There is a reason why so many Marin County women are concerned about breast cancer. In the late 1990s and early 2000s, the rates peaked. But researchers say in 2003 something happened which may have changed this trend.
"Around 2003 as women began to discontinue post-menopausal hormone use, we saw a gradual decrease in incident rates," Dr. Mary Mockus said.
In 2003, the women's health initiative first reported a link between combination hormone replacement therapy and breast cancer.
Janice Barlowe is with Zero Breast Cancer, a San Rafael non-profit. She says millions of women in America listened to those media reports.
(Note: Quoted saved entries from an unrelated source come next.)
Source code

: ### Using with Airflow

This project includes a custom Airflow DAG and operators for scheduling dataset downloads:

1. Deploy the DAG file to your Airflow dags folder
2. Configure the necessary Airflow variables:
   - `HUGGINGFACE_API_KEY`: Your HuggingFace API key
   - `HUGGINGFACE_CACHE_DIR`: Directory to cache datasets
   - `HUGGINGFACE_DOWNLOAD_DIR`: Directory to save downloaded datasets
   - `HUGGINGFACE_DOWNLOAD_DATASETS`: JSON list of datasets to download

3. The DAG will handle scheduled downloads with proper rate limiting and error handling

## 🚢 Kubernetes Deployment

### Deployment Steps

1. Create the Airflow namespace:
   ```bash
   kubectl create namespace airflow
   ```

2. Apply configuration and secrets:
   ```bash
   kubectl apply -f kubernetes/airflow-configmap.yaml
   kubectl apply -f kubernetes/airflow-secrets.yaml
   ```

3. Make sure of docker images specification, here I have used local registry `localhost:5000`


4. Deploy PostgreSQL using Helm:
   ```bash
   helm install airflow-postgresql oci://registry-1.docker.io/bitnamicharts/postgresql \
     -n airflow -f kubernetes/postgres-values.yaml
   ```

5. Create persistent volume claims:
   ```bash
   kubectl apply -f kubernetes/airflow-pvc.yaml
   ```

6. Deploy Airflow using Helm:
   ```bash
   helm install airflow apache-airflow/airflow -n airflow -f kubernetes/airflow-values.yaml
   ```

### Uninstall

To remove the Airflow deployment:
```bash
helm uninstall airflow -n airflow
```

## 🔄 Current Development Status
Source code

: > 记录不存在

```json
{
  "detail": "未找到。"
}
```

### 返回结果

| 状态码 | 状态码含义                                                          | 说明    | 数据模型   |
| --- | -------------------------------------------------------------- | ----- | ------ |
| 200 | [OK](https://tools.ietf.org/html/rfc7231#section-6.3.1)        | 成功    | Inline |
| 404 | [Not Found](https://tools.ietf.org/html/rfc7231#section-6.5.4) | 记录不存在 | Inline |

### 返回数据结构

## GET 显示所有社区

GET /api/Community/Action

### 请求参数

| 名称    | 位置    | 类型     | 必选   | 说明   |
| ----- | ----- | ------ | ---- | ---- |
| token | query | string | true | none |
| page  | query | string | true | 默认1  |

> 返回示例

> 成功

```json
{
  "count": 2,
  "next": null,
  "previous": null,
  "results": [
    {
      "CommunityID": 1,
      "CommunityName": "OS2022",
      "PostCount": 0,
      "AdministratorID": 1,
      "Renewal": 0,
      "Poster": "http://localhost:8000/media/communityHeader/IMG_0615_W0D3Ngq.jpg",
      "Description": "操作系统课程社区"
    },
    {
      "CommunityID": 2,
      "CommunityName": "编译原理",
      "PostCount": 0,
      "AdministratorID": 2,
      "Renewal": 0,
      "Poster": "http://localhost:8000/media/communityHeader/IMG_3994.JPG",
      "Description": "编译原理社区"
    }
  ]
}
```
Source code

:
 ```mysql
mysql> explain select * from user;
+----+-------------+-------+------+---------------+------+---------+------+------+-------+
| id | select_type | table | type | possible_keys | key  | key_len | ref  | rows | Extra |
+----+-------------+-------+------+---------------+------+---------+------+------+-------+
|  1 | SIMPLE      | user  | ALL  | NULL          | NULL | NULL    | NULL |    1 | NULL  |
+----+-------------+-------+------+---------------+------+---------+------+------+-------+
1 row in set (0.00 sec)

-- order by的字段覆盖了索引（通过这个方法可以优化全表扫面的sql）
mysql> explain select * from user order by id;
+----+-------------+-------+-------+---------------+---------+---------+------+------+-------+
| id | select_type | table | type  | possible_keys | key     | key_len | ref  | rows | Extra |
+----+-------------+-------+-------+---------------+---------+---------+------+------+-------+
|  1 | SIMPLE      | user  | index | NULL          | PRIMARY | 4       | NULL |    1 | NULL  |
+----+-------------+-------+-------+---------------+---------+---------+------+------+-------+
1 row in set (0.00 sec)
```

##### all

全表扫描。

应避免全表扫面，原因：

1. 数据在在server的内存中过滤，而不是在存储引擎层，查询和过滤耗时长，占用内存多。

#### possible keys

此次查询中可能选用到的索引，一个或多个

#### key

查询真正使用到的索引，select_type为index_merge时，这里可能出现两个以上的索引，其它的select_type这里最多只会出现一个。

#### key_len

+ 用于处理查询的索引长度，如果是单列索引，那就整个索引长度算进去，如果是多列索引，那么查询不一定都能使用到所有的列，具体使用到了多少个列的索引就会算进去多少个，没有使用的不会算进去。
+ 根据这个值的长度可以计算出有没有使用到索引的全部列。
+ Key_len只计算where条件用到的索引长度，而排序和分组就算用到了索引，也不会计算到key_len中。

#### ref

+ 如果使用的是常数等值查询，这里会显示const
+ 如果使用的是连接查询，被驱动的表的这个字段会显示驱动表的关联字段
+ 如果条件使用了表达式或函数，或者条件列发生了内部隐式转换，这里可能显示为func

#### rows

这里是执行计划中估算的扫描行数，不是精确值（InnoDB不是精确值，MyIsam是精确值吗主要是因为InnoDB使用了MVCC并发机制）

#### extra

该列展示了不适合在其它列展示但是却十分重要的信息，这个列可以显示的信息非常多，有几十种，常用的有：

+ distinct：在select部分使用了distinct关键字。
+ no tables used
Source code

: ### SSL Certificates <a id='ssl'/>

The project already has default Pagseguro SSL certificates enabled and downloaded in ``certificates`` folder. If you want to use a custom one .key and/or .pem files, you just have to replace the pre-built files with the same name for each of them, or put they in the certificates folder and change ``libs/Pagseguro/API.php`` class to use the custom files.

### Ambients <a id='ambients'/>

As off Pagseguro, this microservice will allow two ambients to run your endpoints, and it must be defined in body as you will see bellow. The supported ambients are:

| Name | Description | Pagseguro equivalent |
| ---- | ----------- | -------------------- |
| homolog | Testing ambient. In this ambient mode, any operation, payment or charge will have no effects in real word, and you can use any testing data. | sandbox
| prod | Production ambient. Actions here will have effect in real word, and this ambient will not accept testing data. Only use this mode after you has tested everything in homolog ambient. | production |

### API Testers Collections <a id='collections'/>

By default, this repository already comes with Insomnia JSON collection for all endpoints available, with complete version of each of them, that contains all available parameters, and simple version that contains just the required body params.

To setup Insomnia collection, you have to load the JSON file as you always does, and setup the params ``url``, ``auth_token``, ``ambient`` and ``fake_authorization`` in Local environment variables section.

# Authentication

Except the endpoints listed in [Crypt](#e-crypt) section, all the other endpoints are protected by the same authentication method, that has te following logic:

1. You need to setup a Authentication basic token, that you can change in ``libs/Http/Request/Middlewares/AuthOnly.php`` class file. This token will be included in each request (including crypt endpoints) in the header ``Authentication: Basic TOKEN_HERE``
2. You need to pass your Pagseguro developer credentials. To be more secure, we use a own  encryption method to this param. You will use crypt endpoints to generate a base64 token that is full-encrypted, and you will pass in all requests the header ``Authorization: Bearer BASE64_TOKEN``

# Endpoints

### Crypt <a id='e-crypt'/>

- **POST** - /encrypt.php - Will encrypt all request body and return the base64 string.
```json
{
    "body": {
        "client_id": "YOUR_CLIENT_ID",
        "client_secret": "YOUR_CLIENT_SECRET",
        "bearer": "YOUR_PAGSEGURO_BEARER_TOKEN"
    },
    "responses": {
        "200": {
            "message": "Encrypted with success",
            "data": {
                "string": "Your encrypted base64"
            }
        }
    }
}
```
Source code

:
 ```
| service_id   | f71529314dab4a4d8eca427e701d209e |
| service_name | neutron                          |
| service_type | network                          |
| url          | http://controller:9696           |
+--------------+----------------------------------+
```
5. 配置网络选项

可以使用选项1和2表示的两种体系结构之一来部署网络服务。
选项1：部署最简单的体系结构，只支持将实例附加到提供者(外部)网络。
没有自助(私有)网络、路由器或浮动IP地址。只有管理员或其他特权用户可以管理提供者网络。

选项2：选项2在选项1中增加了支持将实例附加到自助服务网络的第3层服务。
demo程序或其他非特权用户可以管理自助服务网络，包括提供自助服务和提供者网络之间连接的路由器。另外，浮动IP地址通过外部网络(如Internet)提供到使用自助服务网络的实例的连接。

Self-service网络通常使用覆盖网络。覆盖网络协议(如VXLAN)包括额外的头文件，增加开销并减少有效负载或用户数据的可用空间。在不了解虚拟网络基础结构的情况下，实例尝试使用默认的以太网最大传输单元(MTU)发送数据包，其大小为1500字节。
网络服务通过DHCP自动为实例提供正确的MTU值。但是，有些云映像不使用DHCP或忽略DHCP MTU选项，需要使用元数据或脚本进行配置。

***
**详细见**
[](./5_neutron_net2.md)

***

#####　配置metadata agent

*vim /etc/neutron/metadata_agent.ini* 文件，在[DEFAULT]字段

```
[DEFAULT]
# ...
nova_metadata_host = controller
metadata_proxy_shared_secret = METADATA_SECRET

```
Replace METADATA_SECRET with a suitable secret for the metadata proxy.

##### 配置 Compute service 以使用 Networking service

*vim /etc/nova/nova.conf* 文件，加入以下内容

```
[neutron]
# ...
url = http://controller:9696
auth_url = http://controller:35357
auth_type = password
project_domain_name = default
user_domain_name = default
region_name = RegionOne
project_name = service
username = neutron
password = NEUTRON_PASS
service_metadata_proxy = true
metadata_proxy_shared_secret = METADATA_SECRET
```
"So when information from research is given to women, not just here, but other places, I think they use it to make personal decisions," Barlowe said.
Since then the breast cancer incidence and mortality rates have continued to drop in Marin County for white non-Hispanic women. According to the Marin County Health and Human Services, there was a was a 13 percent drop from the five-year period 1996-2000 to the five-year period ending in 2010.
"It's something that is hereditary, something we have to be proactive about and hormone therapy has a tendency to be a red flag on those in the past," Marin County resident Becky Praun said.
Despite the positive news, Marin County still has a high cancer rate.
"California has a higher rate than the rest of the country; Marin still has one of the highest rates in the state of California, but it's an improvement," Mockus said.
Several years ago, some suggested that this high incident rate was due to the higher than normal consumption of wine or alcohol. It is a risk factor for breast cancer, but researchers said it's not the only factor.